Anti-Racism, Anti-Oppression & the 8th Principle
Anti-racism work is like peeling the metaphorical onion. You take off one layer, only to discover ever more subtle (and tearfully painful) layers of how white supremacy works. Blatant racial prejudice and acts of white superiority and supremacy are only the first layers. Start peeling that onion and you find layers of white supremacy you didn’t even know existed. During my interim with the UU Church of Annapolis (UUCA), we began peeling that metaphorical onion in April 2018 with the adoption of the 8th Principle, which affirms:
We, the member congregations of the Unitarian Universalist Association, covenant to affirm and promote: journeying toward spiritual wholeness by working to build a diverse multicultural Beloved Community by our actions that accountably dismantle racism and other oppressions in ourselves and our institutions.”
It’s one thing to pass a resolution.

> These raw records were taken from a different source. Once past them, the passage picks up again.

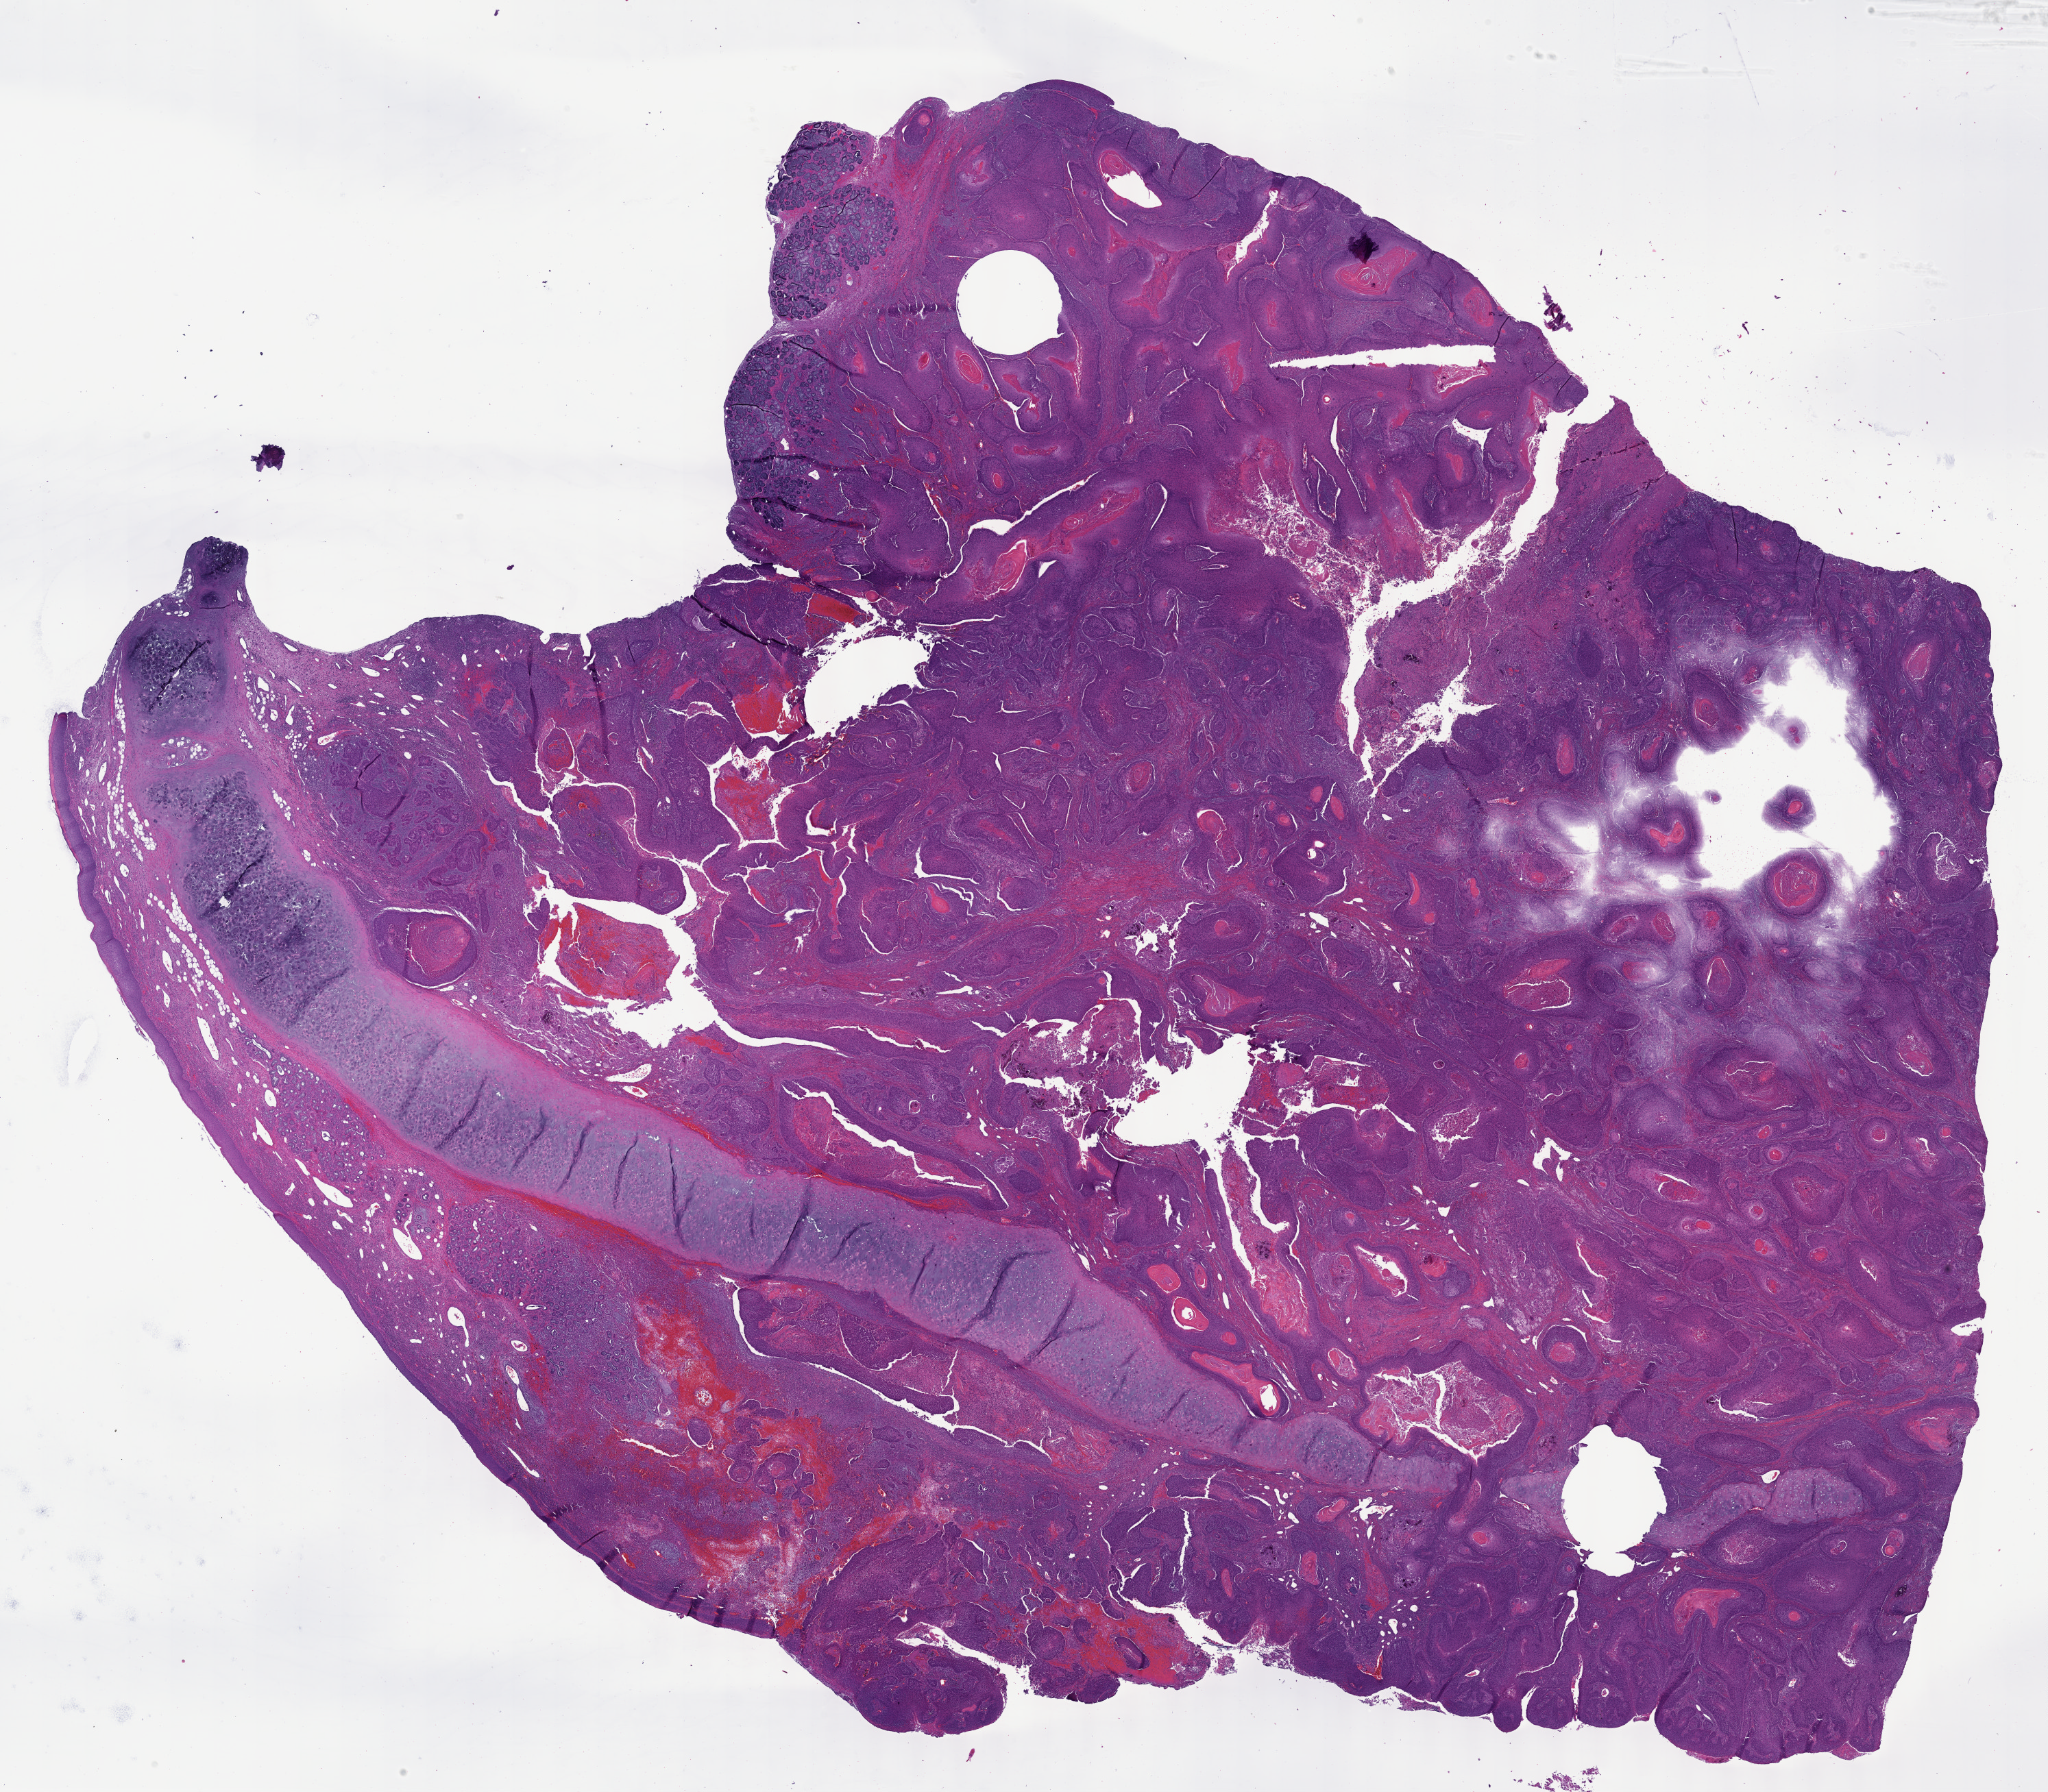
Digitized Hematoxylin and eosin (H&E) stained tissue section (whole slide), shown as a low-resolution overview of the whole scanned area (about 24.1 x 21.1 mm, acquisition: 40x scan), formalin-fixed paraffin-embedded (FFPE) diagnostic section, primary tumour sample from the head and neck. Female, age 53 years at initial diagnosis. Histologic grade: G2 (moderately differentiated).
Diagnosis: Squamous cell carcinoma, NOS (larynx, NOS). AJCC pathologic stage: IVB (7th edition).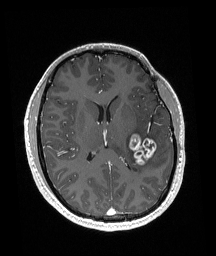
Brain MRI from a brain-tumour surgery series, one axial slice; slice 81 of 192 in the series (ordered by position); T1-weighted post-contrast; 1 mm slice thickness; 216 × 256 image matrix, field of view 211 × 250 mm. From the clinical record (not read from this slice): histopathology: Glioneuronal tumor; WHO grade: 2; tumour location: Left Superior Temporal Gyrus.
Outlined on this slice (expert manual segmentation):
- tumour: bounding box (x1, y1, x2, y2) in pixels: (129, 135, 157, 165)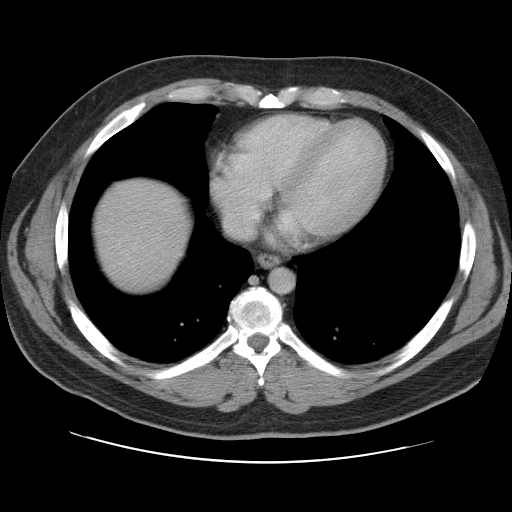
Contrast-enhanced abdominal CT, one axial slice; slice 103 of 109 in the series (ordered by position); 120 kVp; intravenous contrast given; soft-tissue window (W 400 / L 40 HU); 512 × 512 image matrix, field of view 402 × 402 mm. From the clinical record (not read from this slice): patient: male, age 59 years at operation; diagnosis: colorectal cancer liver metastases, imaged before liver resection; multiple liver metastases: yes; largest metastasis: 2.8 cm; disease in both lobes: yes.
Annotated regions visible in this slice (manually delineated by an expert):
- liver: bounding box <94,179,187,291> (left, top, right, bottom; pixels)
- planned liver remnant (the part of the liver to remain after resection): <93,179,187,291>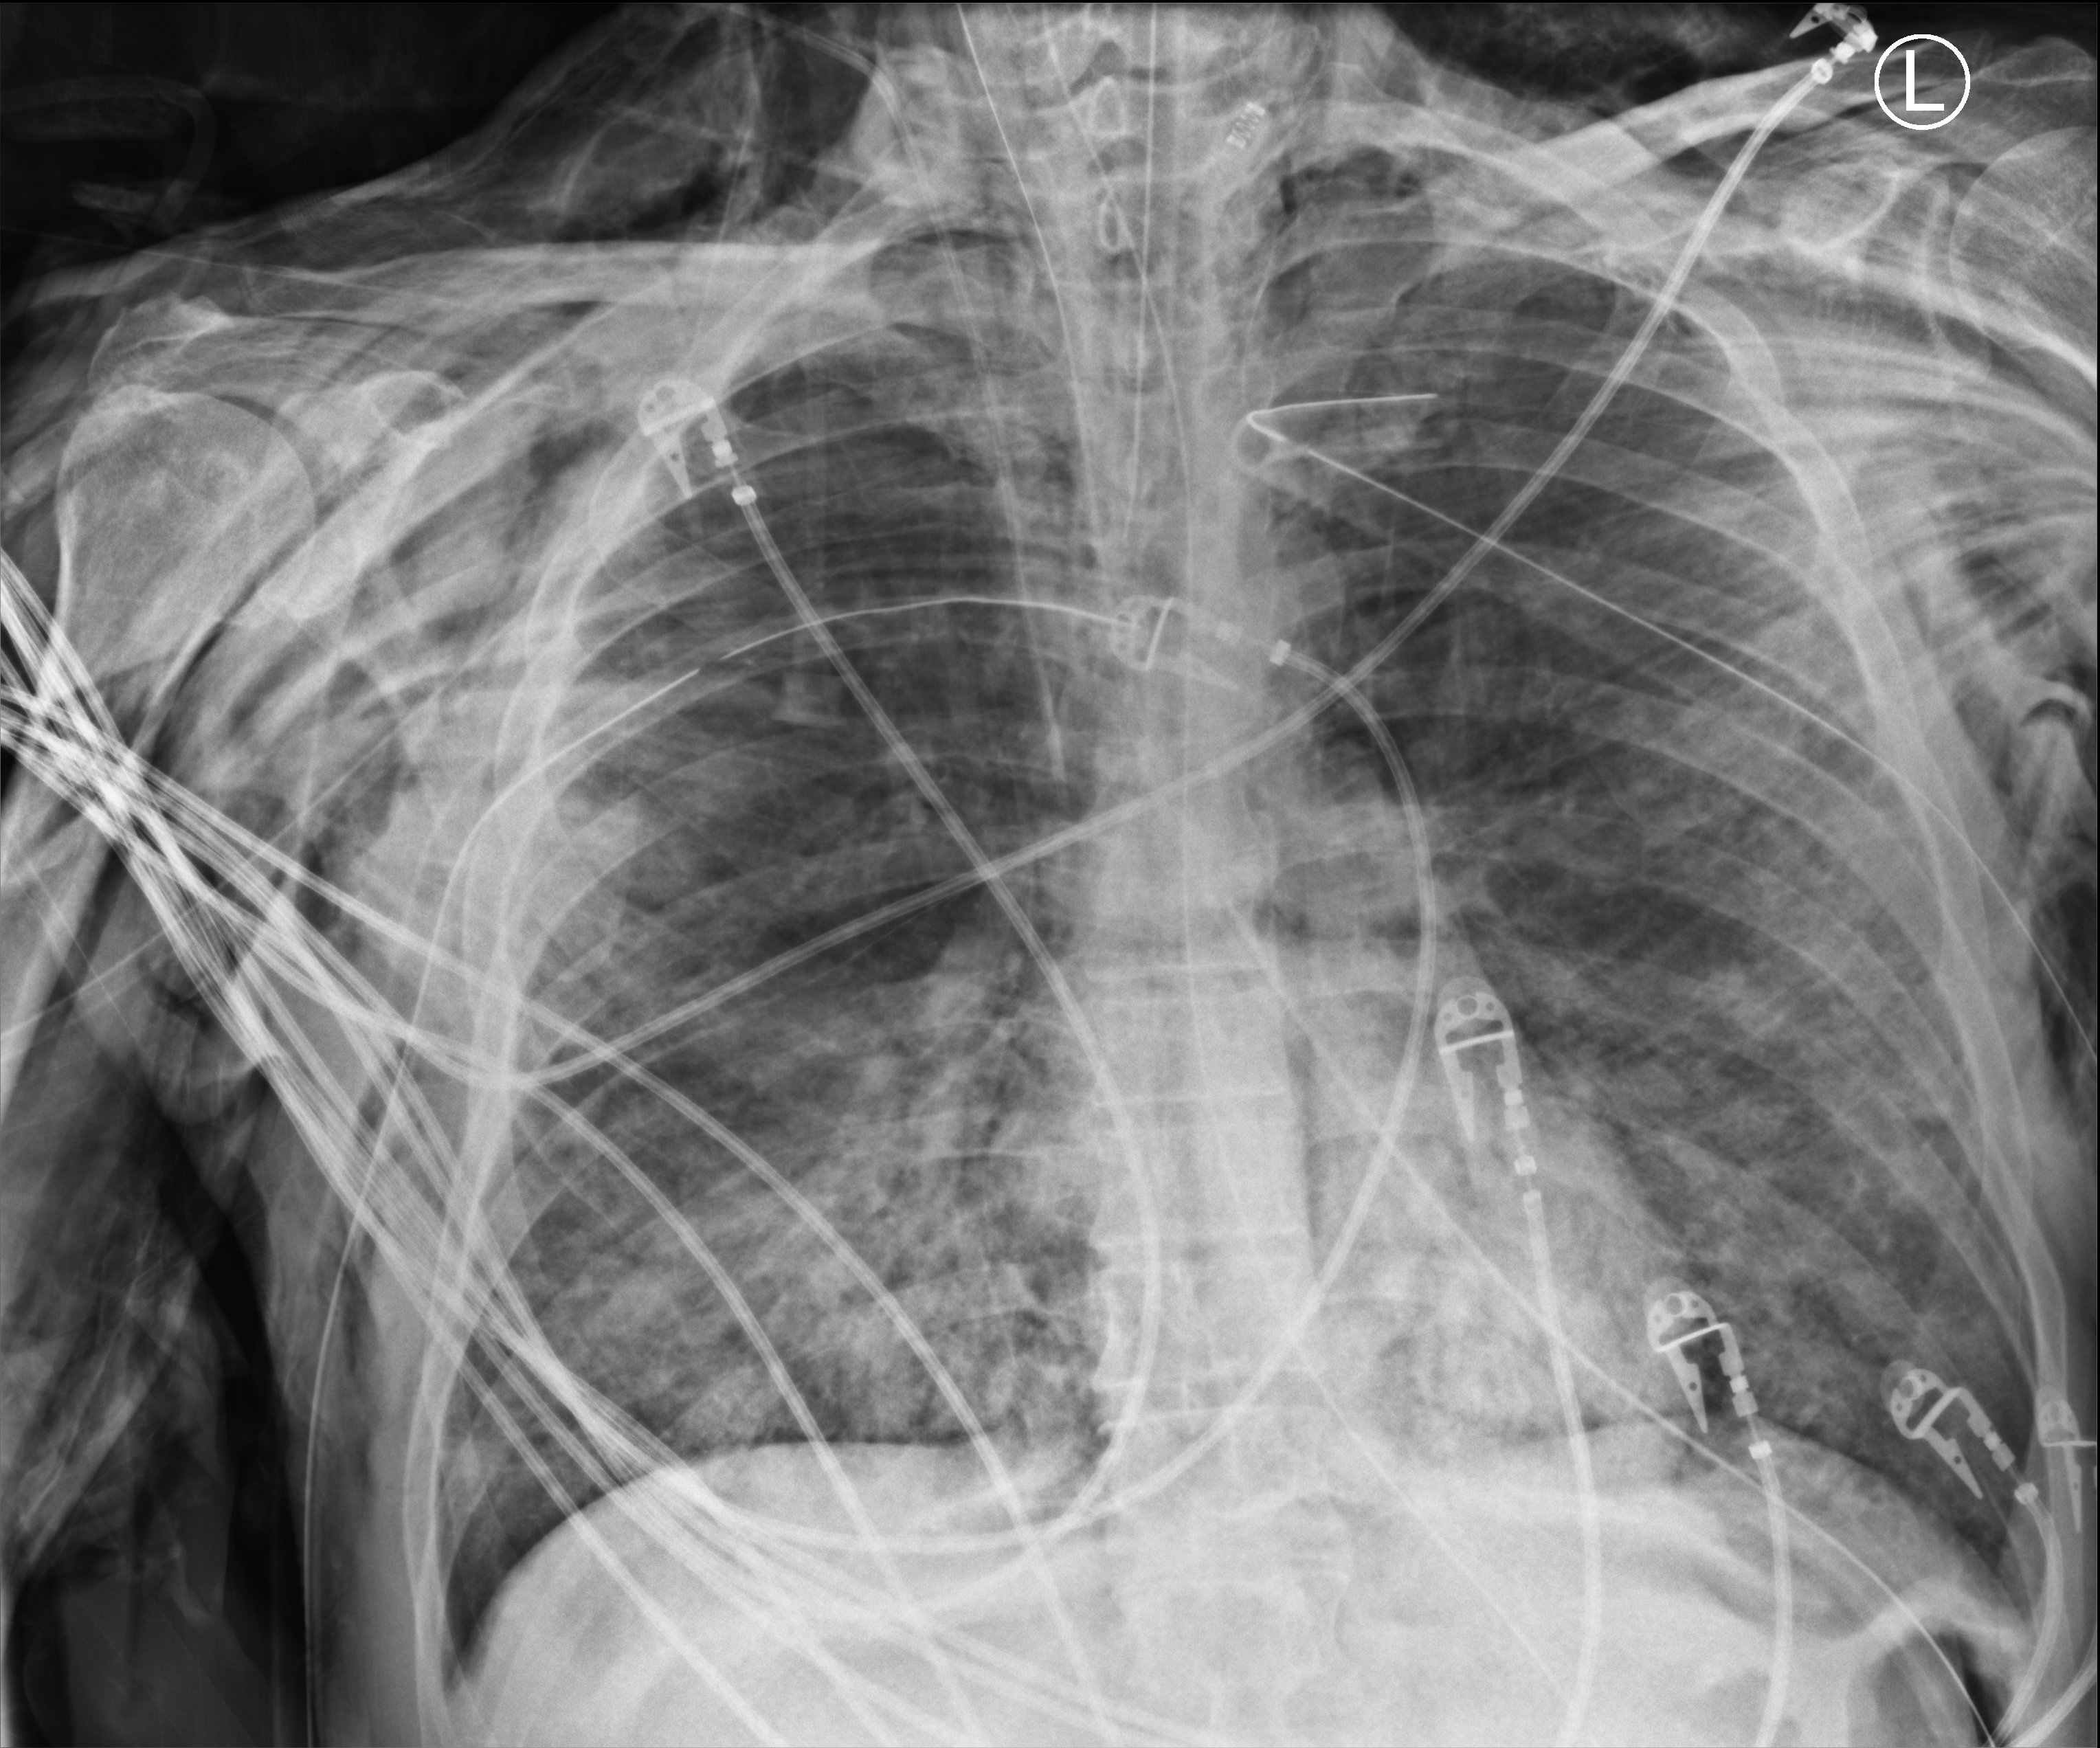
Portable chest radiograph. Male patient hospitalised with COVID-19, age 18–59 years.
Admission-level facts for this patient (not findings on this image; timing relative to this image not recorded):
- admitted to intensive care during this hospital stay: yes
- mechanically ventilated during this hospital stay: yes
- length of hospital stay: 96 days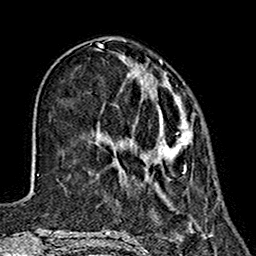
Breast MRI (dynamic contrast-enhanced), one axial slice. Cropped to one breast. Dynamic contrast-enhanced series, time point 2 of 7 at this slice position (early post-contrast). 1.5 T. TE 2.7 ms, TR 5.4 ms. 1 mm slice thickness. 256 × 256 image matrix, field of view 155 × 155 mm. Female patient.
Structures marked on this image (semi-automatically segmented with operator editing):
- enhancing-tissue mask used for the functional tumour volume (all voxels passing the contrast-enhancement thresholds inside the analysis volume; usually the tumour): bounding box [x1, y1, x2, y2] px = [137, 64, 192, 172]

It’s another thing to figure out how to embody those words so that they become a reality in our personal and institutional lives. Guided by the proactive insights of Tema Okun and Kenneth Jones in their essay “White Supremacy Culture,” the Board and the whole ministry team examined white supremacy culture at all levels of church governance, from the Senior Interim Minister position to the governing policies and oral traditions of how the church operates.
Throughout the course of these past two years, I’ve learned much about the amount of attention it takes to de-center whiteness. Because of its gifted, culturally diverse leadership, UUCA continues to grow and attract more people and families of color. My colleague, Rev. John T. Crestwell Jr., has envisioned a truly multicultural church whose worship reflects both theological and cultural diversity. Joshua Long, Membership Coordinator and Director of Music Ensembles, has guided and shaped the music and membership programs, making UUCA a more welcoming place to people of color. The Building Beloved Community Committee (BBC) has worked hard to keep the church’s eye, and my eye, squarely on our commitment to de-centering whiteness and living into the aspirations of the 8th Principle.
Practicing the 8th Principle is a core commitment for me, both personally and institutionally. The work is never finished and I still have much to learn. I undertake the daily task of confronting and challenging racism and other oppressions within myself and in the institutions I serve with joy, hope and love.